With five QSO Parties, a RTTY Sprint, and the Spring Stew Perry, the non-WARC bands will still be hopping the weekend of March 12-13. On the subsequent weekend, BARTG RTTY and three more QSO Parties could be to your liking. The BARTG contest offers a 6-hour entry class - SOAB6; you can work six consecutive hours of the 48-hour contest period. When you have other things that must be done over the weekend, it's nice to be able to have an entry class where you can still be competitive.


Just when you thought it was time to pull in the beverages, emerge from the basement shack, and start sleeping at night, there's another Stew Perry event. March 12 and 13 will find 160 meters used for CW once again, with a distance and power-based scoring system that doesn't level the playing field so much as plow it up and plant a new crop.


Do NOT convert your Cut Numbers! Plain and simple, I was wrong when I mentioned in the last issue that one should convert cut numbers to the actual numbers while logging contacts. Just log what is sent, and submit that. The ARRL DX log scoring process will handle cut numbers just fine. From a past Contest Update:

What happens if you enter "Cut Numbers" in QSO lines of a Cabrillo-formatted log? You'll be hearing lots of them in the upcoming ARRL DX CW Contest, so here's the straight scoop. First, the character string is read from the submitted log. Then...

====

**Problem**:
Write out the entire amateur radio contest update above word for word. You will not need the data that comes next for anything here.

**Supplied records**:

====

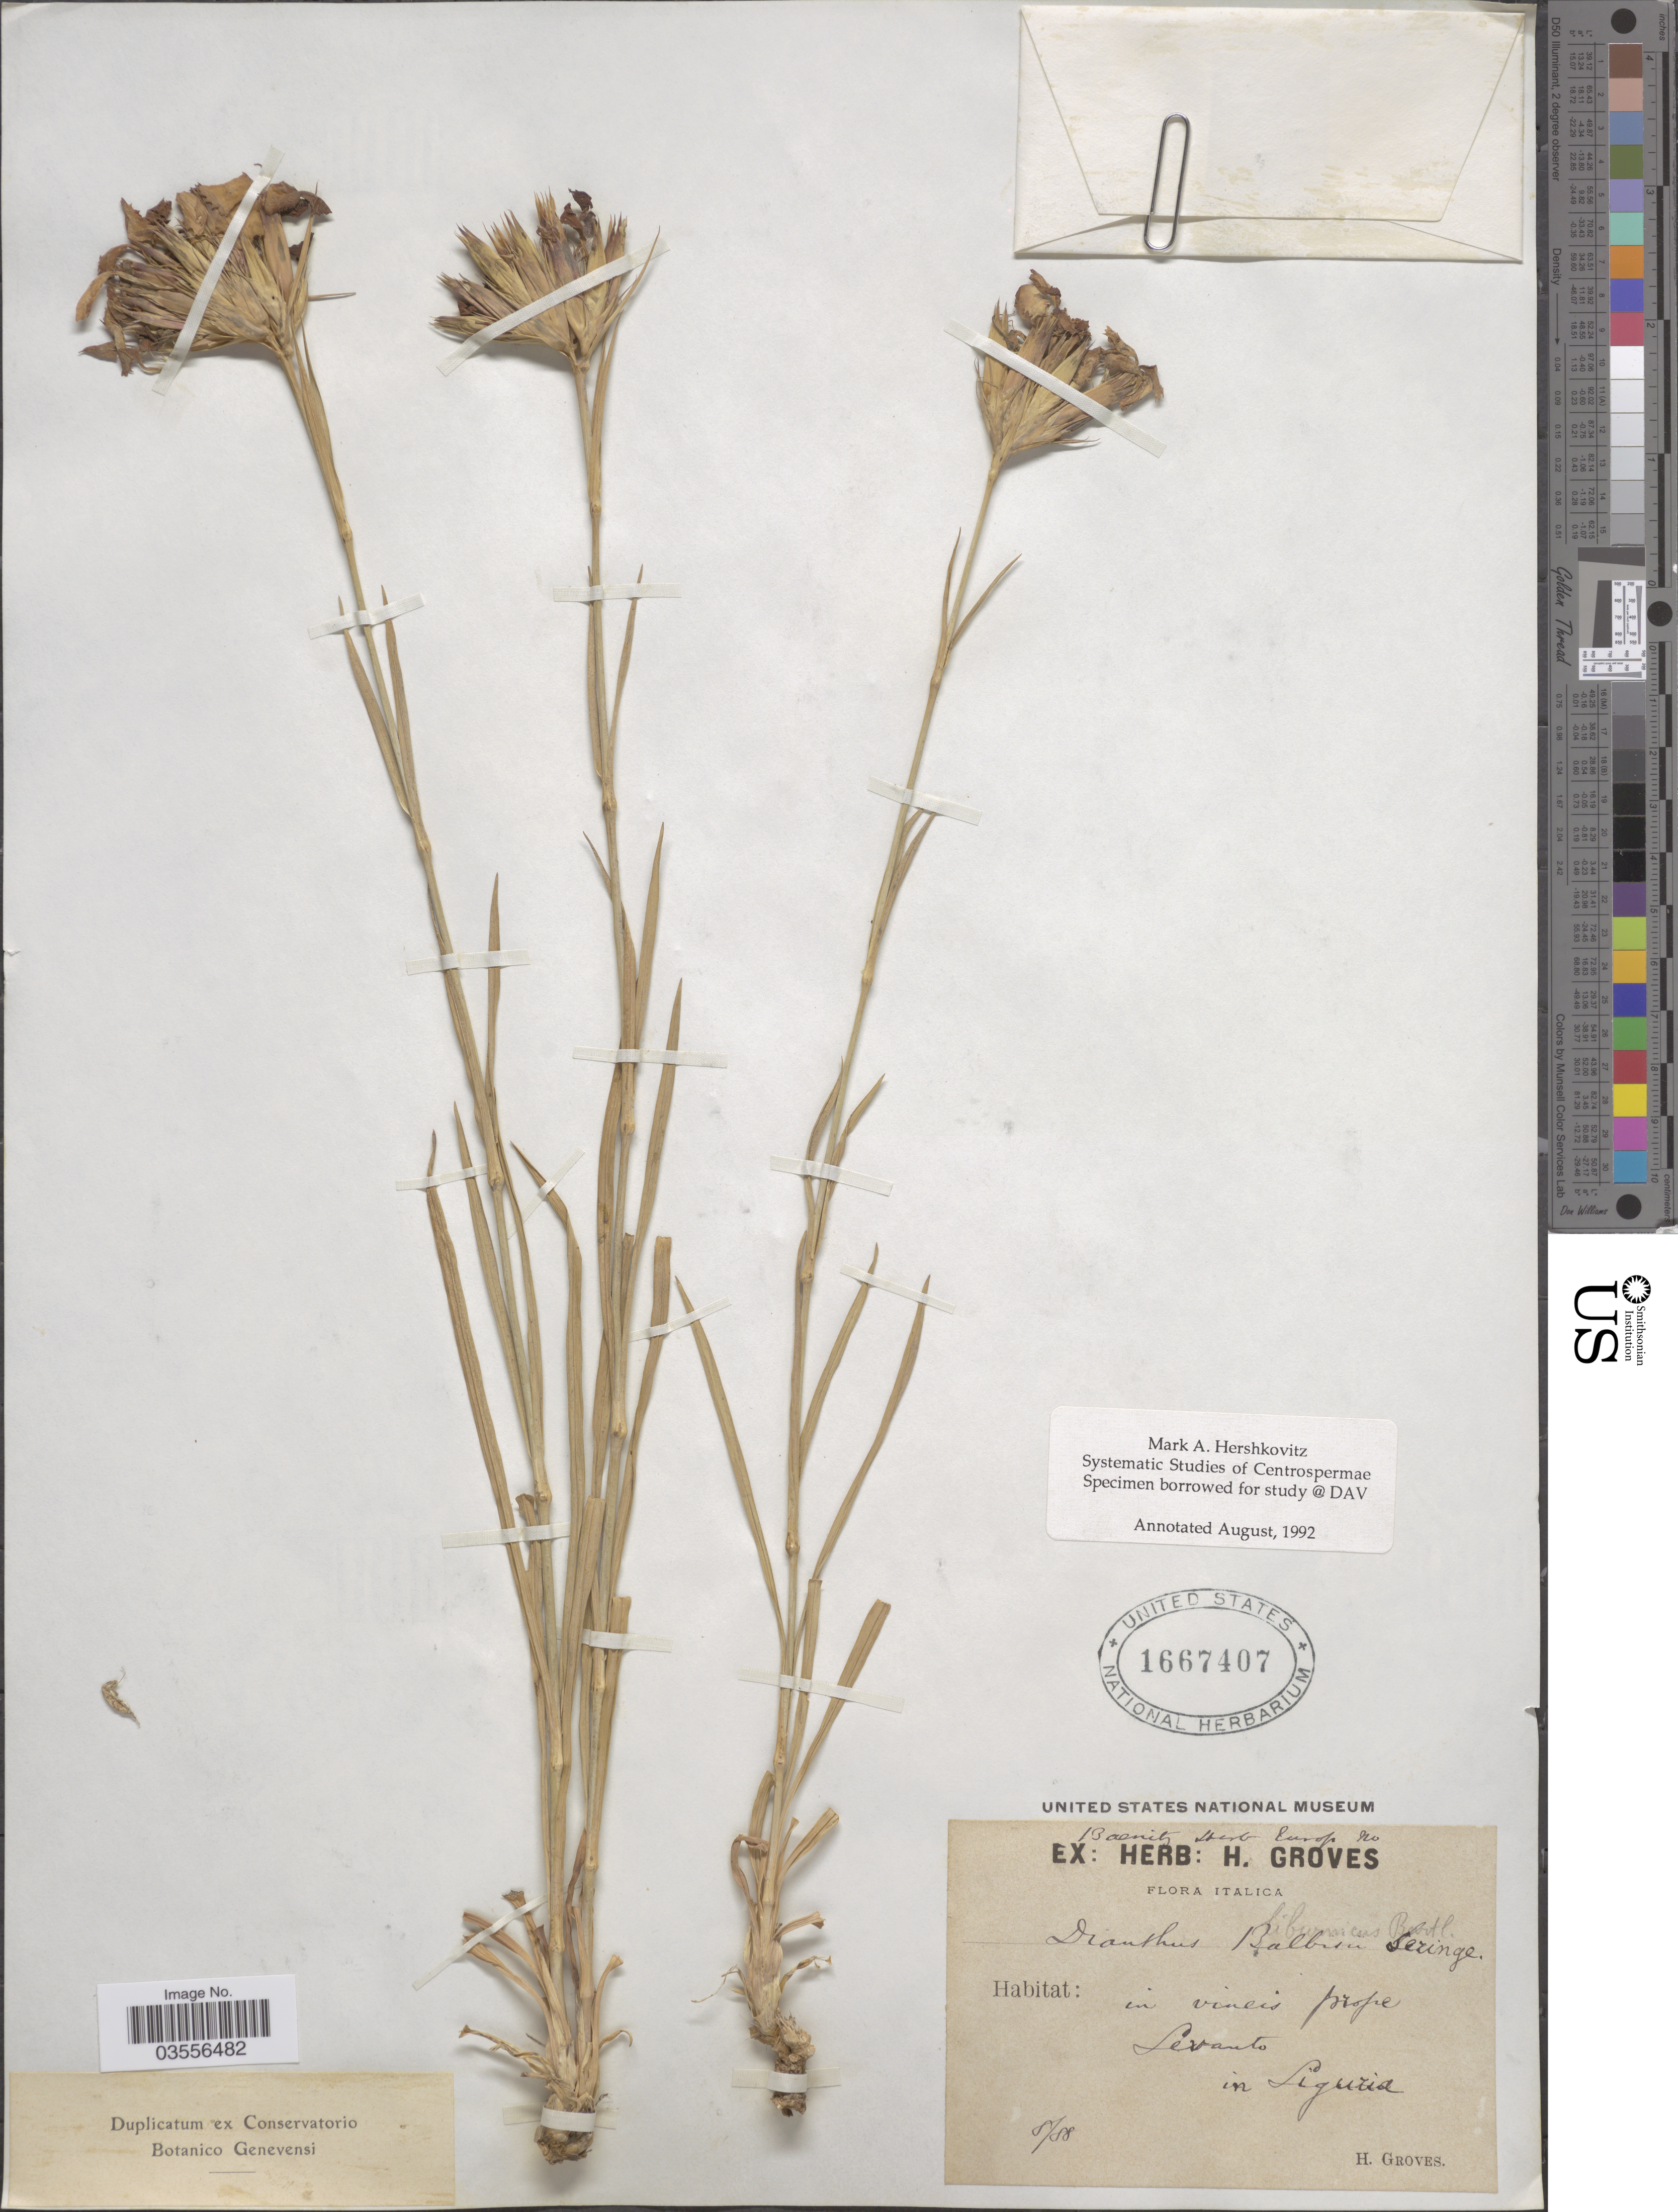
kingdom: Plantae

====

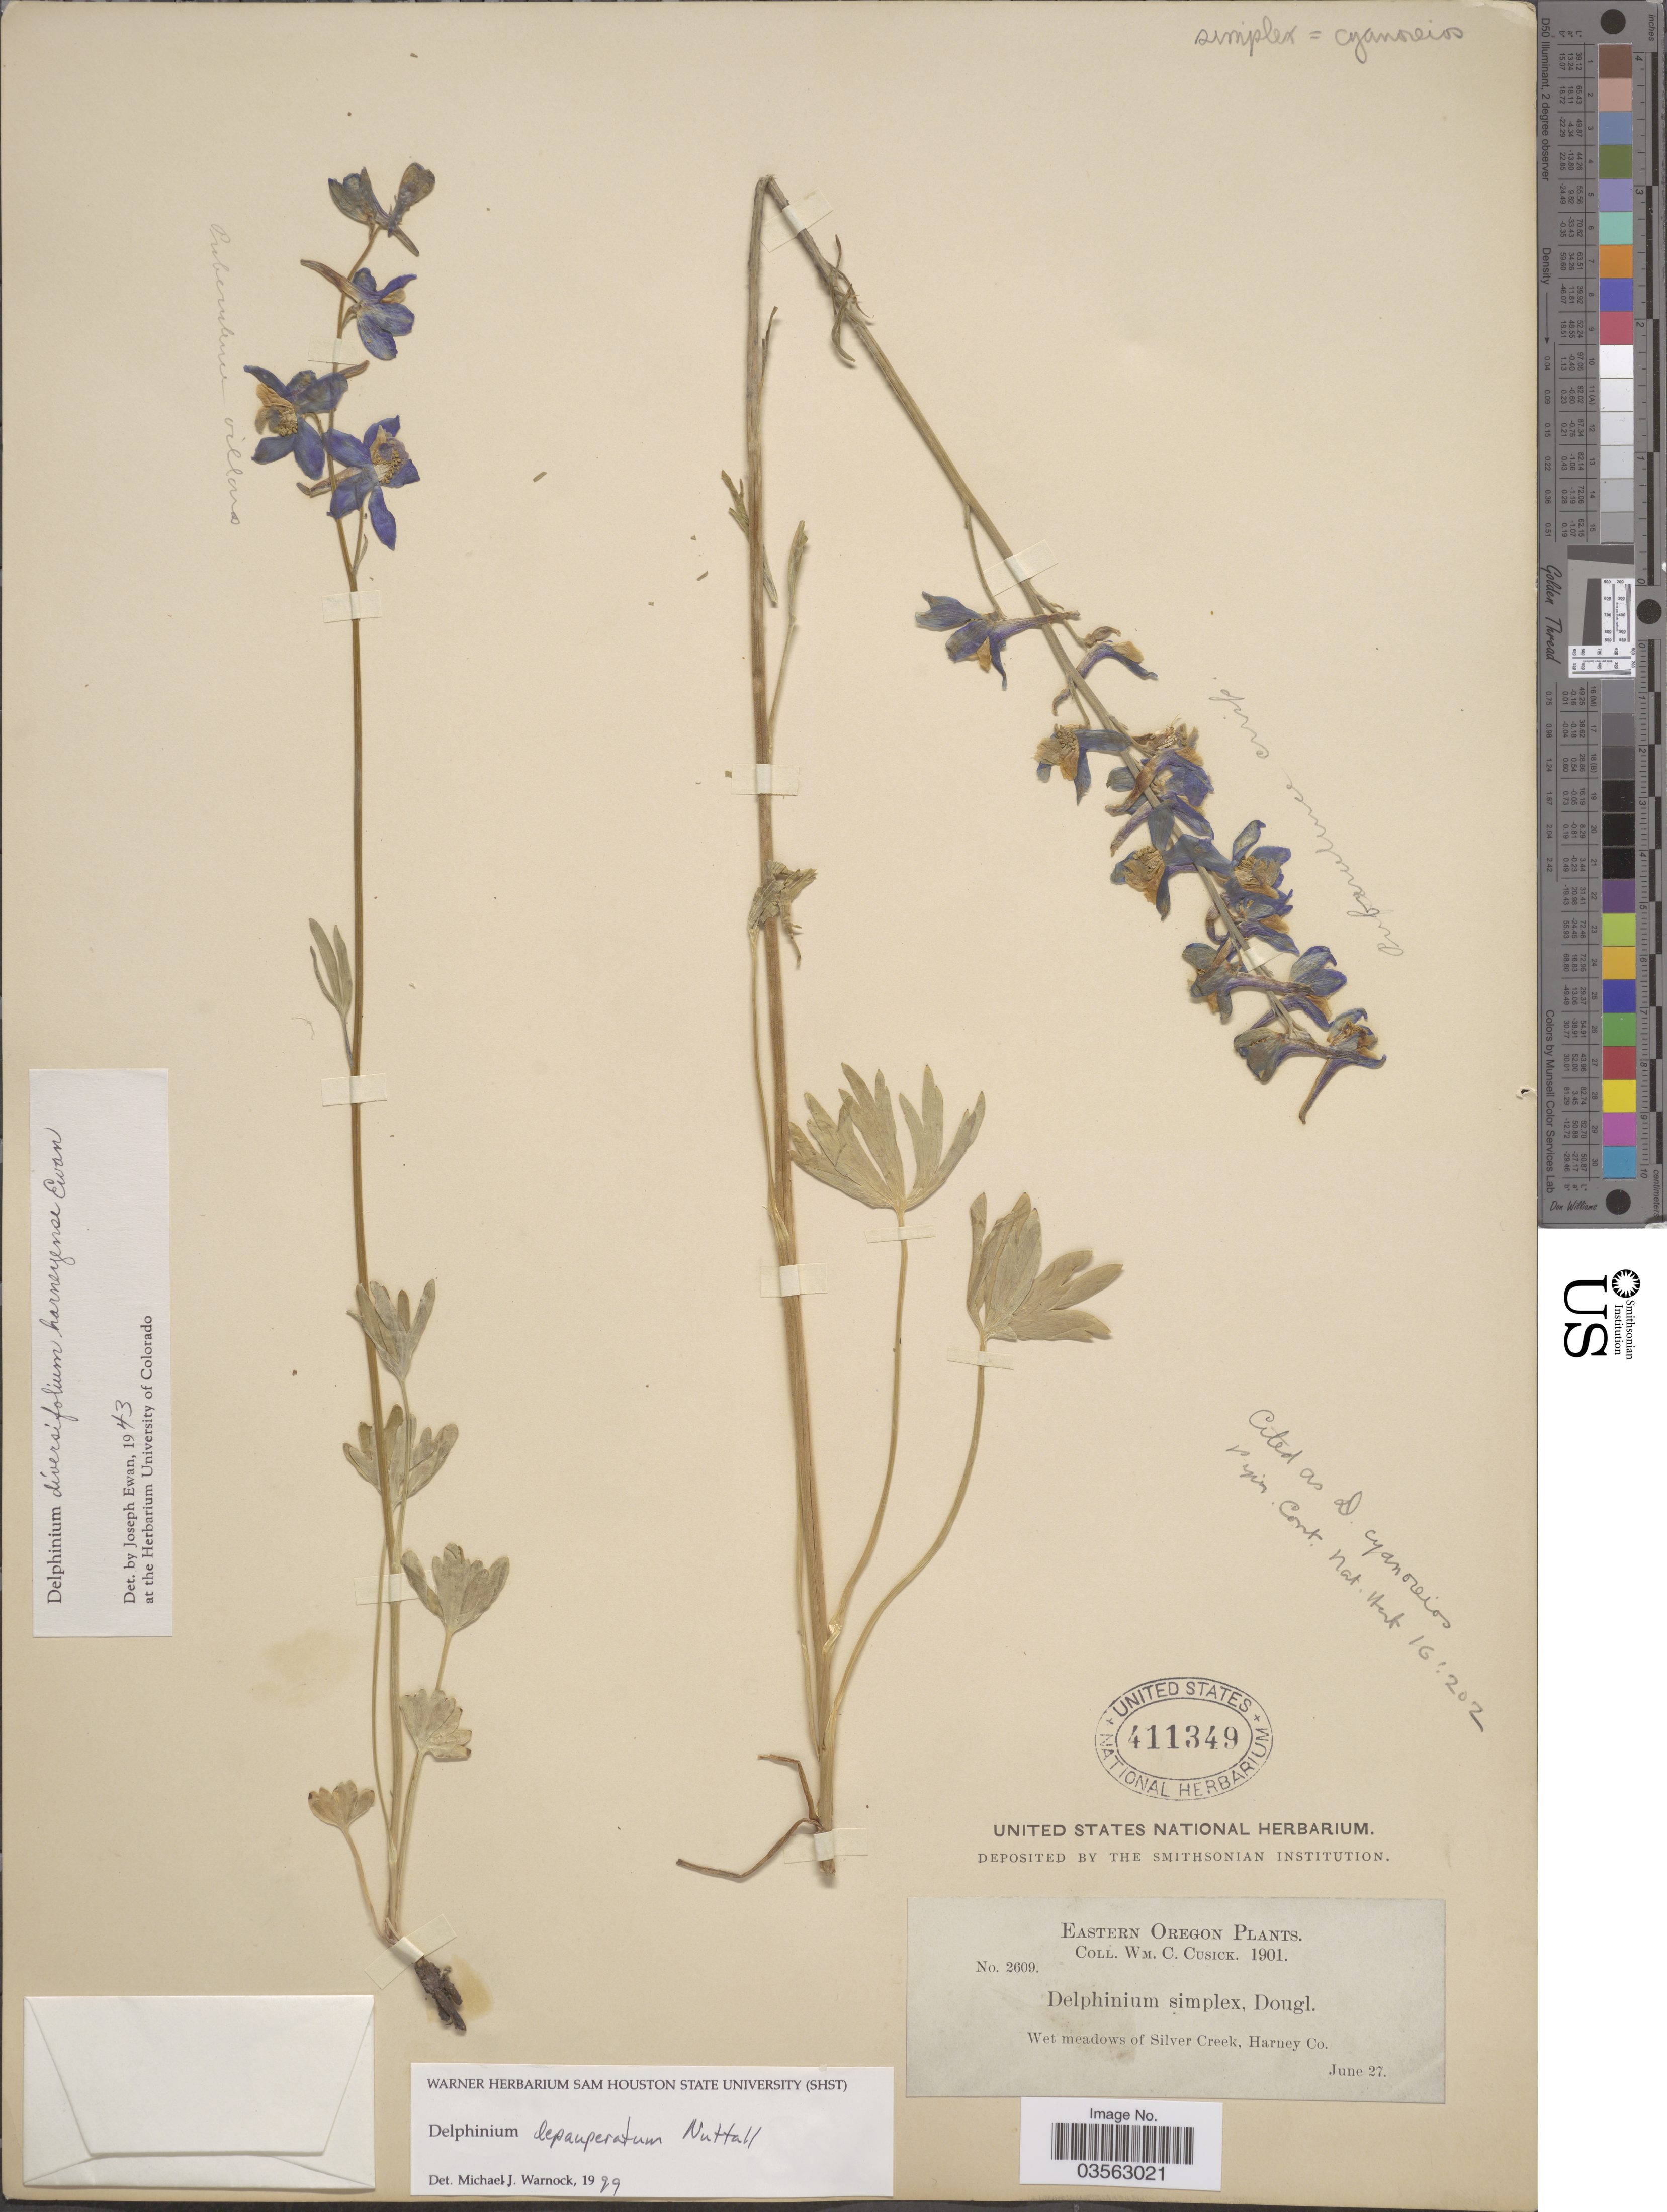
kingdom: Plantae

====

**Task answer**:
With five QSO Parties, a RTTY Sprint, and the Spring Stew Perry, the non-WARC bands will still be hopping the weekend of March 12-13. On the subsequent weekend, BARTG RTTY and three more QSO Parties could be to your liking. The BARTG contest offers a 6-hour entry class - SOAB6; you can work six consecutive hours of the 48-hour contest period. When you have other things that must be done over the weekend, it's nice to be able to have an entry class where you can still be competitive.


Just when you thought it was time to pull in the beverages, emerge from the basement shack, and start sleeping at night, there's another Stew Perry event. March 12 and 13 will find 160 meters used for CW once again, with a distance and power-based scoring system that doesn't level the playing field so much as plow it up and plant a new crop.


Do NOT convert your Cut Numbers! Plain and simple, I was wrong when I mentioned in the last issue that one should convert cut numbers to the actual numbers while logging contacts. Just log what is sent, and submit that. The ARRL DX log scoring process will handle cut numbers just fine. From a past Contest Update:

What happens if you enter "Cut Numbers" in QSO lines of a Cabrillo-formatted log? You'll be hearing lots of them in the upcoming ARRL DX CW Contest, so here's the straight scoop. First, the character string is read from the submitted log. Then...